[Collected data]
☆ ☆ ☆
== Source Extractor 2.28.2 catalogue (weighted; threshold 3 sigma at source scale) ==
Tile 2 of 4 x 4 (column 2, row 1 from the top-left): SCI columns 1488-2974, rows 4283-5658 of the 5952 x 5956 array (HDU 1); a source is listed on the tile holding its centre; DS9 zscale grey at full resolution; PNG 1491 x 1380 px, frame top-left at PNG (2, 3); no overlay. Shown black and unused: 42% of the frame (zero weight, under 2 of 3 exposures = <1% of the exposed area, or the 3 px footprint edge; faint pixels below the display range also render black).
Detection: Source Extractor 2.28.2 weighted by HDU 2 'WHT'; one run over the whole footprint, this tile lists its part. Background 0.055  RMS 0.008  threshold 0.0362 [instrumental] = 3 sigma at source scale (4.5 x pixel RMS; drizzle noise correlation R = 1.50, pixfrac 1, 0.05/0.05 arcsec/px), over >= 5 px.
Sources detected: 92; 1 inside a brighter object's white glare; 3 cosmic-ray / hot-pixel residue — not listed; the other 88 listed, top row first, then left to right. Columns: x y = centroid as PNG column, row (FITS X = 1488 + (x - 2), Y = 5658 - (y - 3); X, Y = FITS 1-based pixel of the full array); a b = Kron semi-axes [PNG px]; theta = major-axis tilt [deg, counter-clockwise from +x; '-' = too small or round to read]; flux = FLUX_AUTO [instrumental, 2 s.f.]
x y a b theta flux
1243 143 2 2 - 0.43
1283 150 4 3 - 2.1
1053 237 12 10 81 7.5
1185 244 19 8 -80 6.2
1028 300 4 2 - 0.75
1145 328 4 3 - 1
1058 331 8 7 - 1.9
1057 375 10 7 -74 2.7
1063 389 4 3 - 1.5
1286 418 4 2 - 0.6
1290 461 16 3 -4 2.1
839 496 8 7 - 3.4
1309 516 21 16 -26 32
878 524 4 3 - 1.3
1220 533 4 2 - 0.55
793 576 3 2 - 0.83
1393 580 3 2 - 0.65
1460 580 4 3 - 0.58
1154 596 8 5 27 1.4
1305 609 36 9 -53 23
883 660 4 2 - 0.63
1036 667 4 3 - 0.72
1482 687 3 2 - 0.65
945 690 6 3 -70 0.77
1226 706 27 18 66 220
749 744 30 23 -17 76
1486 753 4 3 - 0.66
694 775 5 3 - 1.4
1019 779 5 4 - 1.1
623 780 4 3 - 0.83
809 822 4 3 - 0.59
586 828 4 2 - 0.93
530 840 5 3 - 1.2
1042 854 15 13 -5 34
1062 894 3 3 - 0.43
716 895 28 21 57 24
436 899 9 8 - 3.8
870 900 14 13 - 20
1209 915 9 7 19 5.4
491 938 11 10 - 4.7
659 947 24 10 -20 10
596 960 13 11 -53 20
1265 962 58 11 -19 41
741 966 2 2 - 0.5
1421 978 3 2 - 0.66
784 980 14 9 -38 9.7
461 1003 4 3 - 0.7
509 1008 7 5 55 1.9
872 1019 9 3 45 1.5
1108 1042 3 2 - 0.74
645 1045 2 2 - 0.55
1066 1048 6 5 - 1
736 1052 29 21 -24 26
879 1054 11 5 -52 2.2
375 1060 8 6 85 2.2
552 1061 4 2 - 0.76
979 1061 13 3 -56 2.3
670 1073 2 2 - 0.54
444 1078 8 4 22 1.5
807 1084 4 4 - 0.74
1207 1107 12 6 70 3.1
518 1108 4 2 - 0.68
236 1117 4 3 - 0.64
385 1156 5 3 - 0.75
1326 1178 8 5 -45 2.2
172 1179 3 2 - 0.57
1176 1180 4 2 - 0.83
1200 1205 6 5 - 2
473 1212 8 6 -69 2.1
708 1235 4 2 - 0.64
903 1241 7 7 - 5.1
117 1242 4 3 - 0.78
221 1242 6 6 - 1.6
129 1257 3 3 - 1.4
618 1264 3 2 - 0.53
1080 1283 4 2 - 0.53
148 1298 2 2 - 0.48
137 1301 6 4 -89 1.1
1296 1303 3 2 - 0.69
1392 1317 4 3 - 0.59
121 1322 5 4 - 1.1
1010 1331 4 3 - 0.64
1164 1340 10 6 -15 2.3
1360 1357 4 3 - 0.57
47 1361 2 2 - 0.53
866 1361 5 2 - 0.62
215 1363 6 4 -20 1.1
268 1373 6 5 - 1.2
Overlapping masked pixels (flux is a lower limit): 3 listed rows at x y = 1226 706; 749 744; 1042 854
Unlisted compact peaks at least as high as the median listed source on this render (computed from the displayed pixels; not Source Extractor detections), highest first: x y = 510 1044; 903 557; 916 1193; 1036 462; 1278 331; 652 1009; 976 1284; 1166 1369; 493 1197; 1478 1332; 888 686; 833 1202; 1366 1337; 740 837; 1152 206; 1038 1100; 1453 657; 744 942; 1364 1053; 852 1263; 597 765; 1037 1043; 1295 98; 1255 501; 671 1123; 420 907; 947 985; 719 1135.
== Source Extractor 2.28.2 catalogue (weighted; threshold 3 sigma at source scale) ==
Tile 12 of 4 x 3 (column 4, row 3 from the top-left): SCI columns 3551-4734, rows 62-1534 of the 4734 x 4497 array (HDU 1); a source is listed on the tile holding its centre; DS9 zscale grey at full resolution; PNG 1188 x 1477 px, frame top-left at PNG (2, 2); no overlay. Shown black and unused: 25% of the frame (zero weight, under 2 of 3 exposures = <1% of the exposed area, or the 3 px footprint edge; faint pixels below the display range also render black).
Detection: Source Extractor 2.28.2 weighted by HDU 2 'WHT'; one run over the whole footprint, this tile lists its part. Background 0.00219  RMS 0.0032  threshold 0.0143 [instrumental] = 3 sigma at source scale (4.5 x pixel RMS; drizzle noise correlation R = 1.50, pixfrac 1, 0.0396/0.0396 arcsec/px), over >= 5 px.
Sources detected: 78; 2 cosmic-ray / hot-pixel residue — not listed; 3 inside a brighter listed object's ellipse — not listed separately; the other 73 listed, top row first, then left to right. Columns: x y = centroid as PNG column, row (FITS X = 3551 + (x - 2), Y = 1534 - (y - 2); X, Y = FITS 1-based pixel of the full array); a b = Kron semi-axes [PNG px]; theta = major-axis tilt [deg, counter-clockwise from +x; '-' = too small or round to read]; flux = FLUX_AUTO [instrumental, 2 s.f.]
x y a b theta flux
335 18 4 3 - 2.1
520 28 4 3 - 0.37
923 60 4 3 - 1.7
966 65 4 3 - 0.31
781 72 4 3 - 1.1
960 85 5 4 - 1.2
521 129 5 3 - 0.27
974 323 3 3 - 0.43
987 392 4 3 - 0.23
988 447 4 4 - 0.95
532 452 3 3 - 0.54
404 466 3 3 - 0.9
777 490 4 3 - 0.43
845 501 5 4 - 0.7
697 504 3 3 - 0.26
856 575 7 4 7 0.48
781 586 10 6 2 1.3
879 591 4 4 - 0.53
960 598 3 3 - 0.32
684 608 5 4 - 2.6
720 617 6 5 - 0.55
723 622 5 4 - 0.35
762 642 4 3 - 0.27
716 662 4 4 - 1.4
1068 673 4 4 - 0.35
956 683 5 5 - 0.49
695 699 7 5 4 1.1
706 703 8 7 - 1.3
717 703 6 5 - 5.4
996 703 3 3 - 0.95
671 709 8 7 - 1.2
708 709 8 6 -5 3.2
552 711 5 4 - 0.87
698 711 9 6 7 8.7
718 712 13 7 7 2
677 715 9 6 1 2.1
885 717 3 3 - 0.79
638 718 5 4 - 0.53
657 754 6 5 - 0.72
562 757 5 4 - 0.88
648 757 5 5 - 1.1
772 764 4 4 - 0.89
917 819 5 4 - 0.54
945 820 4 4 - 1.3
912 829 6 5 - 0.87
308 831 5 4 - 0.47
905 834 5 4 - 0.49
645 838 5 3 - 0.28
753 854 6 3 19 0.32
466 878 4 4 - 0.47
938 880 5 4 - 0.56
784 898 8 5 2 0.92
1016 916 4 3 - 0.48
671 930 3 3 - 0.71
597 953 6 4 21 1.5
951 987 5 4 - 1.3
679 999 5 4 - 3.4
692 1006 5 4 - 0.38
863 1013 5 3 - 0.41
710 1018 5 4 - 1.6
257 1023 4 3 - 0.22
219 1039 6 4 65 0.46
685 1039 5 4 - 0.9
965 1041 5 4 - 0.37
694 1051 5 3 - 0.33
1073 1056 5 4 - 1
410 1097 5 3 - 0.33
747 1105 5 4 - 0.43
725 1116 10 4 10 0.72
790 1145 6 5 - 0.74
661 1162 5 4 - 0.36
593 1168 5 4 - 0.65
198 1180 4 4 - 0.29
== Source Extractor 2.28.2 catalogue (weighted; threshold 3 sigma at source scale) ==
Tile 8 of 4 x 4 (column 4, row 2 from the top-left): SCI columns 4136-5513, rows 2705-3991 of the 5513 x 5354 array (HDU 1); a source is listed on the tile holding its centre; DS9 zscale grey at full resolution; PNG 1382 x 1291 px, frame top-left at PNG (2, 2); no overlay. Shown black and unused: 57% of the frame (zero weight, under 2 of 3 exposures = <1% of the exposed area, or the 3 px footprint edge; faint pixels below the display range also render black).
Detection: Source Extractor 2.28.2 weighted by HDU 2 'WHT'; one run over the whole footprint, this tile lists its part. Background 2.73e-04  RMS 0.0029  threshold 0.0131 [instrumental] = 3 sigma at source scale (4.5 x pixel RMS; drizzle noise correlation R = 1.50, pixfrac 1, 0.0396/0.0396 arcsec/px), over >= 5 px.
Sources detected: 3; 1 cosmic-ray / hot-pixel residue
☆ ☆ ☆
WHAT THE TASK ASKS: Convert the lines above, from the first one through the one containing "530 840 5 3 - 1.2", into a Markdown table with the columns Row and Line. Number each line and omit any blank lines.

THE RESULT:
| Row | Line |
|---|---|
| 1 | == Source Extractor 2.28.2 catalogue (weighted; threshold 3 sigma at source scale) == |
| 2 | Tile 2 of 4 x 4 (column 2, row 1 from the top-left): SCI columns 1488-2974, rows 4283-5658 of the 5952 x 5956 array (HDU 1); a source is listed on the tile holding its centre; DS9 zscale grey at full resolution; PNG 1491 x 1380 px, frame top-left at PNG (2, 3); no overlay. Shown black and unused: 42% of the frame (zero weight, under 2 of 3 exposures = <1% of the exposed area, or the 3 px footprint edge; faint pixels below the display range also render black). |
| 3 | Detection: Source Extractor 2.28.2 weighted by HDU 2 'WHT'; one run over the whole footprint, this tile lists its part. Background 0.055  RMS 0.008  threshold 0.0362 [instrumental] = 3 sigma at source scale (4.5 x pixel RMS; drizzle noise correlation R = 1.50, pixfrac 1, 0.05/0.05 arcsec/px), over >= 5 px. |
| 4 | Sources detected: 92; 1 inside a brighter object's white glare; 3 cosmic-ray / hot-pixel residue — not listed; the other 88 listed, top row first, then left to right. Columns: x y = centroid as PNG column, row (FITS X = 1488 + (x - 2), Y = 5658 - (y - 3); X, Y = FITS 1-based pixel of the full array); a b = Kron semi-axes [PNG px]; theta = major-axis tilt [deg, counter-clockwise from +x; '-' = too small or round to read]; flux = FLUX_AUTO [instrumental, 2 s.f.] |
| 5 | x y a b theta flux |
| 6 | 1243 143 2 2 - 0.43 |
| 7 | 1283 150 4 3 - 2.1 |
| 8 | 1053 237 12 10 81 7.5 |
| 9 | 1185 244 19 8 -80 6.2 |
| 10 | 1028 300 4 2 - 0.75 |
| 11 | 1145 328 4 3 - 1 |
| 12 | 1058 331 8 7 - 1.9 |
| 13 | 1057 375 10 7 -74 2.7 |
| 14 | 1063 389 4 3 - 1.5 |
| 15 | 1286 418 4 2 - 0.6 |
| 16 | 1290 461 16 3 -4 2.1 |
| 17 | 839 496 8 7 - 3.4 |
| 18 | 1309 516 21 16 -26 32 |
| 19 | 878 524 4 3 - 1.3 |
| 20 | 1220 533 4 2 - 0.55 |
| 21 | 793 576 3 2 - 0.83 |
| 22 | 1393 580 3 2 - 0.65 |
| 23 | 1460 580 4 3 - 0.58 |
| 24 | 1154 596 8 5 27 1.4 |
| 25 | 1305 609 36 9 -53 23 |
| 26 | 883 660 4 2 - 0.63 |
| 27 | 1036 667 4 3 - 0.72 |
| 28 | 1482 687 3 2 - 0.65 |
| 29 | 945 690 6 3 -70 0.77 |
| 30 | 1226 706 27 18 66 220 |
| 31 | 749 744 30 23 -17 76 |
| 32 | 1486 753 4 3 - 0.66 |
| 33 | 694 775 5 3 - 1.4 |
| 34 | 1019 779 5 4 - 1.1 |
| 35 | 623 780 4 3 - 0.83 |
| 36 | 809 822 4 3 - 0.59 |
| 37 | 586 828 4 2 - 0.93 |
| 38 | 530 840 5 3 - 1.2 |